Sete municípios do Tâmega e Sousa acusam Governo de ignorar tribunal

O representante dos municípios considera "leviana" a forma como o Ministério do Ambiente, Ordenamento do Território e da Energia (MAOTE) e o presidente do Conselho de Administração da Águas de Portugal, SA tomaram a advertência do Tribunal

Lusa

Os advogados que representam os municípios da região que interpuseram uma providência cautelar para impedir a reestruturação do setor da água acusaram hoje o Ministério do Ambiente de ignorar a advertência judicial sobre a matéria.

Segundo um comunicado da sociedade de advogados enviado hoje à Lusa, o ministério “ignora a advertência do Tribunal Administrativo e Fiscal de Penafiel no sentido de estar atualmente impedido de agir no âmbito da reestruturação do setor das águas”.

O representante dos municípios considera “leviana” a forma como o Ministério do Ambiente, Ordenamento do Território e da Energia (MAOTE) e o presidente do Conselho de Administração da Águas de Portugal, SA tomaram a advertência do Tribunal.

A ação judicial foi interposta pelos municípios de Amarante, Baião, Castelo de Paiva, Cinfães, Felgueiras, Gondomar, Lousada, Maia e Paredes.

Em causa está, segundo defendem os municípios, “o incumprimento pelo MAOTE, Águas de Portugal, SA e Águas do Norte, SA, do despacho proferido pelo Tribunal Administrativo e Fiscal de Penafiel que suspende a anunciada reestruturação do setor das Águas”, enquanto se aguarda “a decisão final, no âmbito da providência cautelar interposta”.

Segundo os advogados, o incumprimento “acarreta responsabilidade civil pessoal dos detentores dos cargos públicos em causa, que praticarem atos contrários à referida imposição legal e judicial, e a consequente perda dos respetivos mandatos”.

Com a referida conduta, lê-se ainda no comunicado, “o MAOTE, a Águas de Portugal, SA e a Águas do Norte, SA pretendem, ao arrepio da ordem jurídica e dos mais elementares direitos, liberdades e garantias, esvaziar de efeitos úteis quer a ação principal quer a providência cautelar”.

Face à situação, o representante dos municípios, anunciou hoje que foi solicitado ao tribunal que “notificasse as entidades envolvidas, relembrando-as das obrigações legais que para si decorrem da lei e para se absterem de praticar atos que contrariem o dispositivo legal e o despacho judicial”.
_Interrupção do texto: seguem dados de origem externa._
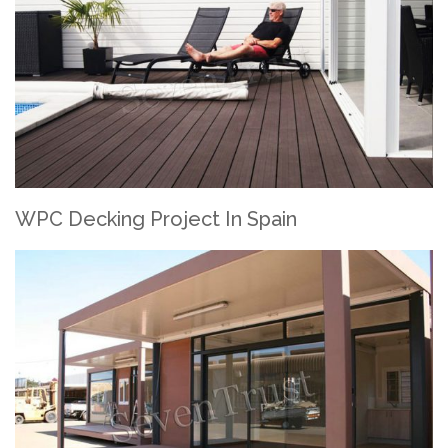
WPC Decking Project In Spain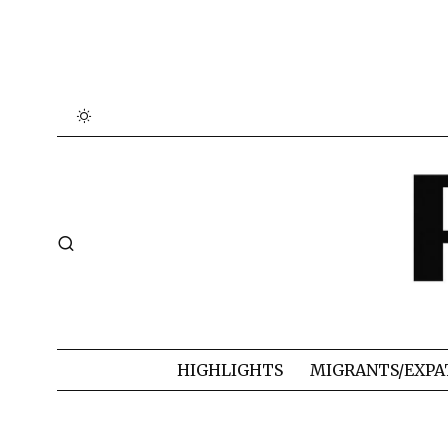
HIGHLIGHTS
MIGRANTS/EXPA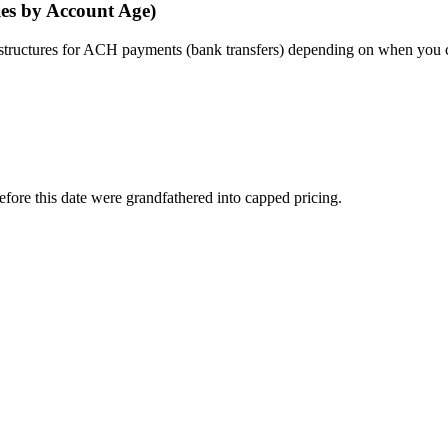
ies by Account Age)
e structures for ACH payments (bank transfers) depending on when you 
efore this date were grandfathered into capped pricing.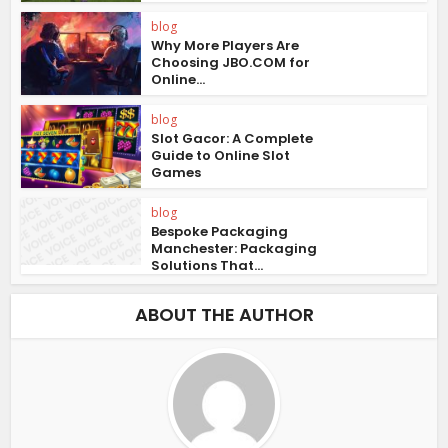
blog
Why More Players Are
Choosing JBO.COM for
Online...
blog
Slot Gacor: A Complete
Guide to Online Slot
Games
blog
Bespoke Packaging
Manchester: Packaging
Solutions That...
ABOUT THE AUTHOR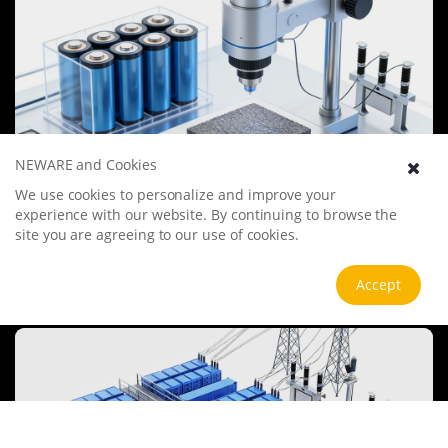
NEWARE and Cookies
We use cookies to personalize and improve your
Battery Materials Research
experience with our website. By continuing to browse the
We specialize in battery preparation technology research, focusing
site you are agreeing to our use of cookies.
on overcoming existing energy storage challenges by innovating in
electrode materials, battery chemistry, and manufacturing
processes to improve performance, enhance safety, and reduce
Accept
View more
costs. Sustainability and recycling technologies for batteries are also
emphasized to mitigate environmental impacts and foster the
growth of green energy.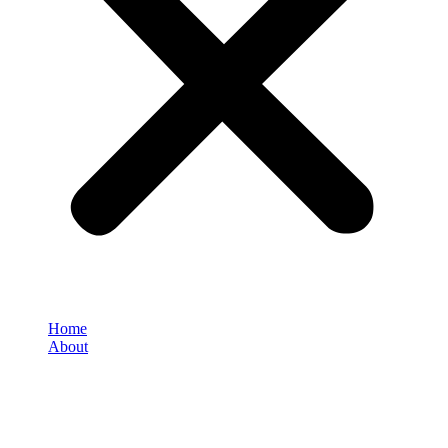
Home
About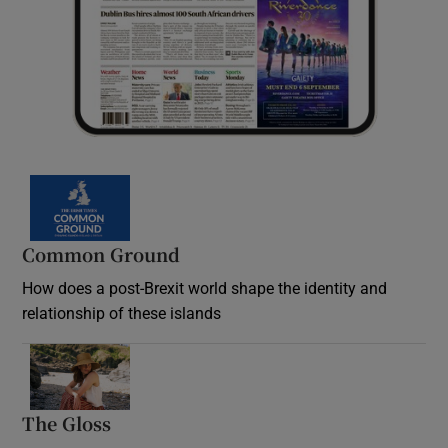
Common Ground
How does a post-Brexit world shape the identity and
relationship of these islands
Opens in new window
The Gloss
Opens in new window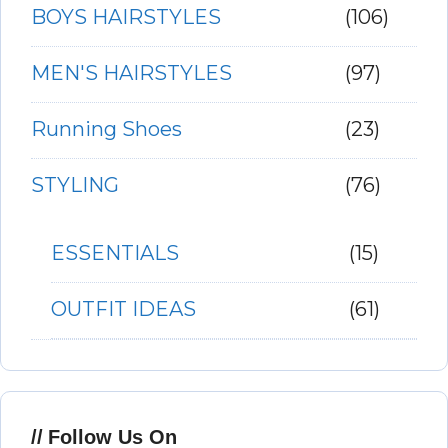
BOYS HAIRSTYLES
(106)
MEN'S HAIRSTYLES
(97)
Running Shoes
(23)
STYLING
(76)
ESSENTIALS
(15)
OUTFIT IDEAS
(61)
Follow Us On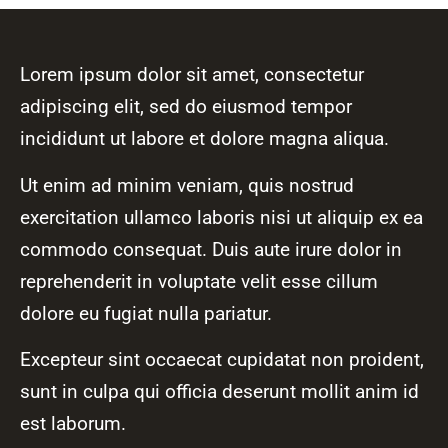
Lorem ipsum dolor sit amet, consectetur
adipiscing elit, sed do eiusmod tempor
incididunt ut labore et dolore magna aliqua.
Ut enim ad minim veniam, quis nostrud
exercitation ullamco laboris nisi ut aliquip ex ea
commodo consequat. Duis aute irure dolor in
reprehenderit in voluptate velit esse cillum
dolore eu fugiat nulla pariatur.
Excepteur sint occaecat cupidatat non proident,
sunt in culpa qui officia deserunt mollit anim id
est laborum.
No dia 20 de agosto, o Ministério do Ambiente, do Ordenamento do Território e Energia (MAOTE) tinha negado, em comunicado, a existência de “qualquer decisão que suspenda a reestruturação do setor das águas.

“O Governo desmente categoricamente a existência de qualquer decisão judicial”, indicava o MAOTE.
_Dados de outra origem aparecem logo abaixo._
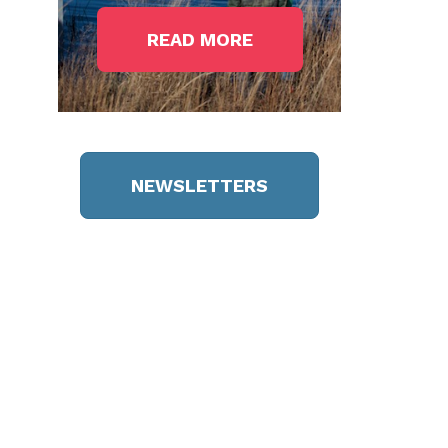
READ MORE
NEWSLETTERS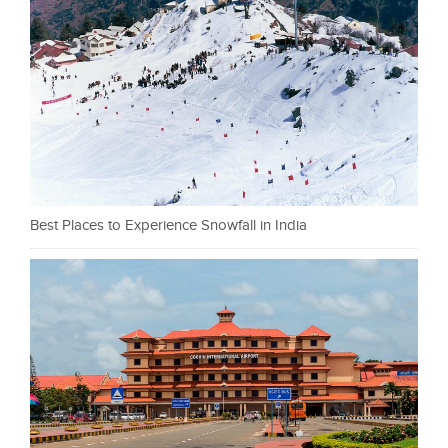
Best Places to Experience Snowfall in India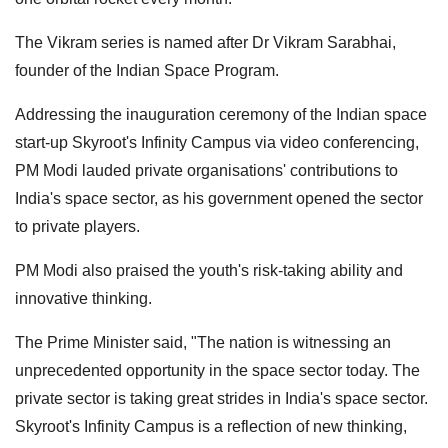
The Vikram series is named after Dr Vikram Sarabhai,
founder of the Indian Space Program.
Addressing the inauguration ceremony of the Indian space
start-up Skyroot's Infinity Campus via video conferencing,
PM Modi lauded private organisations' contributions to
India's space sector, as his government opened the sector
to private players.
PM Modi also praised the youth's risk-taking ability and
innovative thinking.
The Prime Minister said, "The nation is witnessing an
unprecedented opportunity in the space sector today. The
private sector is taking great strides in India's space sector.
Skyroot's Infinity Campus is a reflection of new thinking,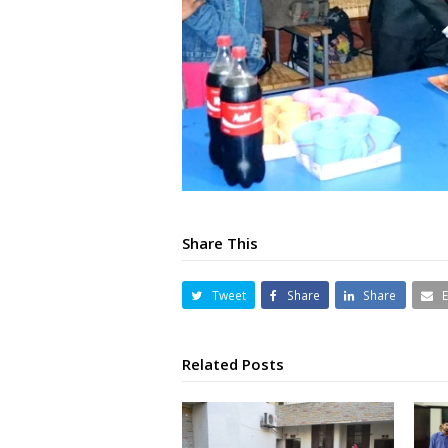
Share This
Tweet
Share
Share
Related Posts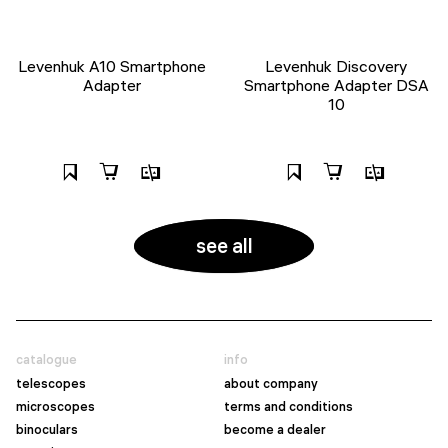
Levenhuk A10 Smartphone
Levenhuk Discovery
Adapter
Smartphone Adapter DSA
10
see all
catalogue
info
telescopes
about company
microscopes
terms and conditions
binoculars
become a dealer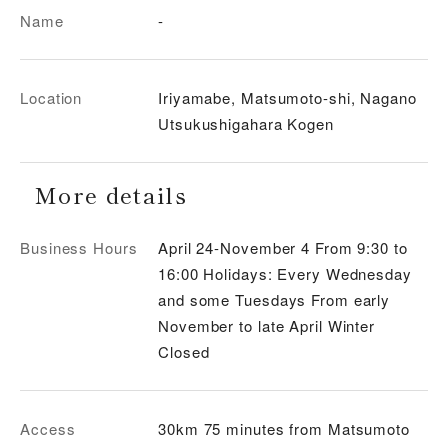
Name
-
Location
Iriyamabe, Matsumoto-shi, Nagano
Utsukushigahara Kogen
More details
Business Hours
April 24-November 4 From 9:30 to
16:00 Holidays: Every Wednesday
and some Tuesdays From early
November to late April Winter
Closed
Access
30km 75 minutes from Matsumoto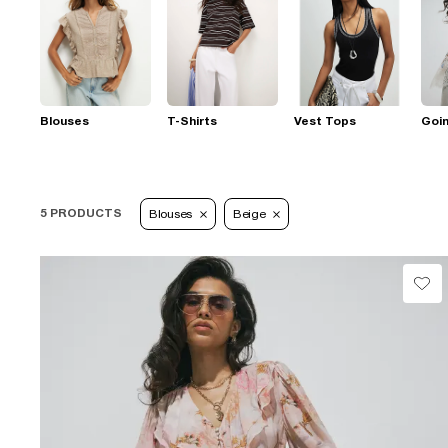
Blouses
T-Shirts
Vest Tops
Goi
5 PRODUCTS
Blouses
Beige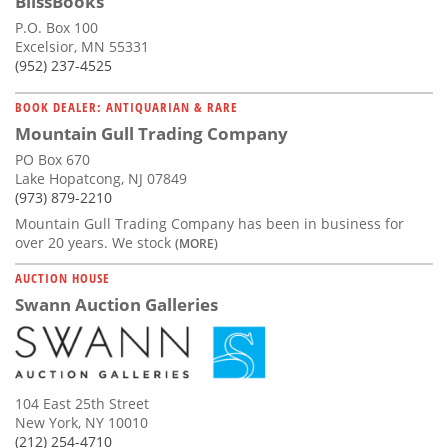
BlissBooks
P.O. Box 100
Excelsior, MN 55331
(952) 237-4525
BOOK DEALER: ANTIQUARIAN & RARE
Mountain Gull Trading Company
PO Box 670
Lake Hopatcong, NJ 07849
(973) 879-2210
Mountain Gull Trading Company has been in business for
over 20 years. We stock
(MORE)
AUCTION HOUSE
Swann Auction Galleries
104 East 25th Street
New York, NY 10010
(212) 254-4710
Na mesma nota, a tutela sublinhava que, a 30 de julho, foi notificada pelo tribunal sobre uma providência cautelar e que, a 02 de julho, uma sentença declarou “ilegal” a pretensão dos municípios – a extinção do sistema multimunicipal de abastecimento do Sul do Grande Porto e da Águas do Douro e Paiva e dos respetivos contratos de concessão, a criação do sistema multimunicipal do Norte de Portugal e a constituição das Águas do Norte SA -, “indeferindo liminarmente o pedido”.
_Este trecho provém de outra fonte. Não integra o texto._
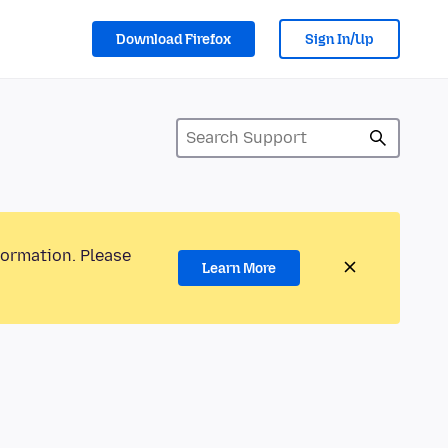
Download Firefox
Sign In/Up
formation. Please
Learn More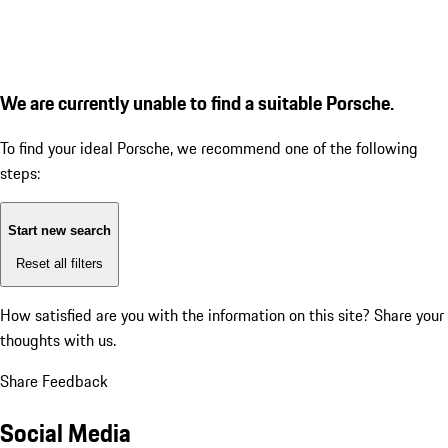
We are currently unable to find a suitable Porsche.
To find your ideal Porsche, we recommend one of the following
steps:
Start new search
Reset all filters
How satisfied are you with the information on this site?
Share your
thoughts with us.
Share Feedback
Social Media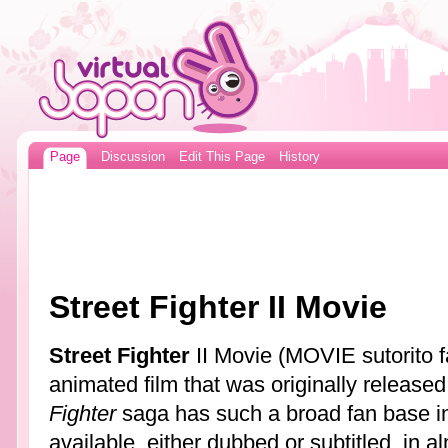
Page
Discussion
Edit This Page
History
Street Fighter II Movie
Street Fighter
II Movie (MOVIE sutorito fa
animated film that was originally release
Fighter
saga has such a broad fan base in 
available, either dubbed or subtitled, in 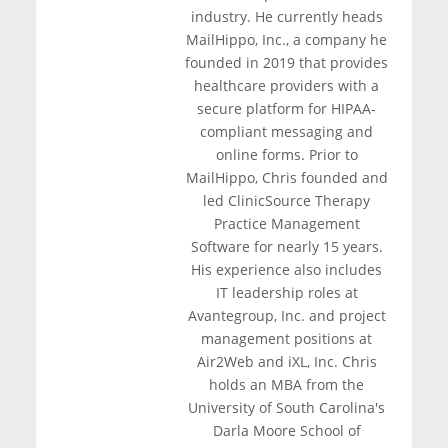
industry. He currently heads
MailHippo, Inc., a company he
founded in 2019 that provides
healthcare providers with a
secure platform for HIPAA-
compliant messaging and
online forms. Prior to
MailHippo, Chris founded and
led ClinicSource Therapy
Practice Management
Software for nearly 15 years.
His experience also includes
IT leadership roles at
Avantegroup, Inc. and project
management positions at
Air2Web and iXL, Inc. Chris
holds an MBA from the
University of South Carolina's
Darla Moore School of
“A ação proposta pelos municípios de Amarante, Baião, Castelo de Paiva, Cinfães, Felgueiras, Gondomar, Lousada, Maia e Paredes mostra-se extemporânea por inutilidade, uma vez que todos os atos objeto do pedido foram já praticados com a constituição da nova sociedade Águas do Norte, SA”, acrescentava-se na nota do Governo.